··· Excerpted data

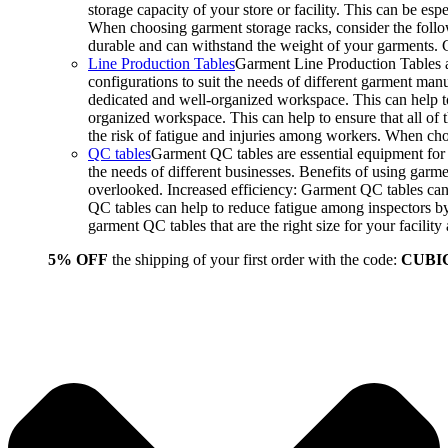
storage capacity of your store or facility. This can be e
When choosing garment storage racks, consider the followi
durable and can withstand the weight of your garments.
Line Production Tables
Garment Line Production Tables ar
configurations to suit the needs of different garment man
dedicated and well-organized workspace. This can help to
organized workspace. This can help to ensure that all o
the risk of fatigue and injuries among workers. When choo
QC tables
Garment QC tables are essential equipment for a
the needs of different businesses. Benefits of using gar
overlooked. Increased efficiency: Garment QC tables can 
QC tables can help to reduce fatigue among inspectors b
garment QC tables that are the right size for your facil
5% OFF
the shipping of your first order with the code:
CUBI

······

* **Activity**
Copy the material from its start through the line containing "overlooked. Increased efficiency: Garment", swapping each "workspace" for "work area" and keeping everything else unchanged. Omit the pictures.

* **Task solution**
storage capacity of your store or facility. This can be e
When choosing garment storage racks, consider the followi
durable and can withstand the weight of your garments.
Line Production Tables
Garment Line Production Tables ar
configurations to suit the needs of different garment man
dedicated and well-organized work area. This can help to
organized work area. This can help to ensure that all o
the risk of fatigue and injuries among workers. When choo
QC tables
Garment QC tables are essential equipment for a
the needs of different businesses. Benefits of using gar
overlooked. Increased efficiency: Garment QC tables can 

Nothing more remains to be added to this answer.